A proteção integral da criança, prevista no art. 227 da Constituição Federal e no art. 1º do Estatuto da Criança e do Adolescente, exige que todas as decisões que lhe digam respeito sejam orientadas pelo princípio do melhor interesse da criança. Tal diretriz impõe a análise concreta de cada caso, com vistas à garantia de seu pleno desenvolvimento físico, psíquico e emocional.
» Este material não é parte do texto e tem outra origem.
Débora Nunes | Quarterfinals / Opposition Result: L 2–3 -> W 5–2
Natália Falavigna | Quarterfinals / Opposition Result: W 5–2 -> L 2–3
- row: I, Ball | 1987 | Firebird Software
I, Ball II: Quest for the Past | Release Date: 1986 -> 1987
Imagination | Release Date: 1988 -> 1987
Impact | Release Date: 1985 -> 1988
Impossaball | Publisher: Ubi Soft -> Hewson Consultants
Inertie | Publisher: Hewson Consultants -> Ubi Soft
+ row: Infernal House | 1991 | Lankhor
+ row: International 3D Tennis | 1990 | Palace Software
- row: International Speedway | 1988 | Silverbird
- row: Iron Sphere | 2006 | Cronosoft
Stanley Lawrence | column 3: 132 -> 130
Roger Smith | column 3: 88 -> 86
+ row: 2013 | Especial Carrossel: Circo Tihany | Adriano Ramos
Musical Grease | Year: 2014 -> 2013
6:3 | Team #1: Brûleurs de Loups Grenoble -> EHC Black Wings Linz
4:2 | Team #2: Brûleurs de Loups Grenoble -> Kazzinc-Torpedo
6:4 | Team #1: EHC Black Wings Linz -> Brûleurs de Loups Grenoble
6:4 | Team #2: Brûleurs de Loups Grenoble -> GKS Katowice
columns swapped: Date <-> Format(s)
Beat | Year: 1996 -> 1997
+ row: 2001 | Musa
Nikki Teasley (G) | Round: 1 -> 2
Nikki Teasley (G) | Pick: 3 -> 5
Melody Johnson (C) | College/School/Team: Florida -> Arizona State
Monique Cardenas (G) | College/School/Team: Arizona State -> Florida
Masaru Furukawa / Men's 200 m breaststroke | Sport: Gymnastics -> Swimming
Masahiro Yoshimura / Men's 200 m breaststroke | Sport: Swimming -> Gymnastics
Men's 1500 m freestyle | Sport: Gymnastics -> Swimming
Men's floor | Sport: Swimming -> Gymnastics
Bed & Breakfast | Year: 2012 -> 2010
A situação concreta analisada pelo STJ envolvia criança nascida prematuramente e com múltiplas comorbidades, em razão do uso abusivo de substâncias entorpecentes por sua genitora. Após acolhimento institucional, a criança foi confiada, por meio de guarda provisória, a um casal habilitado no cadastro de adoção, com quem conviveu por quase todo o seu primeiro ano de vida. Durante esse período, foram assegurados os cuidados exigidos por sua condição de saúde, sem qualquer registro de condutas lesivas por parte dos guardiões.
Posteriormente, a guarda foi revogada e a criança entregue à sua tia-avó, sem vínculo afetivo anterior. Após essa alteração, houve agravamento no estado de saúde da menor, possivelmente relacionado à ausência dos cuidados necessários.
Consoante dispõe o art. 28, § 3º, do ECA, a colocação em família substituta deve priorizar, sempre que possível, a afinidade e a afetividade. Tal previsão reforça que a afetividade deve prevalecer sobre os vínculos meramente biológicos ou formais, especialmente quando a suposta “família extensa” não mantém qualquer relação anterior com a criança.
No HC 933.391/SP, o Superior Tribunal de Justiça reafirmou que a prioridade da família natural ou extensa não pode ser aplicada de forma absoluta, devendo-se privilegiar o interesse da criança, à luz do caso concreto. Nesse julgado, a Corte reforçou que a afetividade construída com a família acolhedora ou substituta deve ser levada em consideração quando existente relação estável, segura e protetiva.
Portanto, a manutenção da criança em guarda provisória com a família substituta, com quem desenvolveu vínculo afetivo durante a fase mais sensível de sua vida, representa a solução que melhor atende ao seu interesse, nos termos do art. 28, § 3º, do ECA e da jurisprudência do STJ.
A eventual entrega da menor à tia-avó, ausente vínculo anterior e sem capacidade comprovada de prover os cuidados exigidos, não pode se sobrepor ao laço socioafetivo consolidado, sob pena de violação aos princípios da proteção integral, da prioridade absoluta e do melhor interesse da criança.
RESUMO: Nos casos em que inexistir vínculo prévio de convivência ou afinidade com membros da família extensa e houver a formação de laço socioafetivo consistente com a família substituta, aliado à demonstração de cuidados adequados às necessidades da criança, deve prevalecer a manutenção de guarda com esta última, em observância ao princípio do melhor interesse da criança.
Processo em segredo de justiça, Rel. Ministro Marco Buzzi, Quarta Turma, por unanimidade, julgado em 18/8/2025, DJEN 22/8/2025. (Info 860 STJ).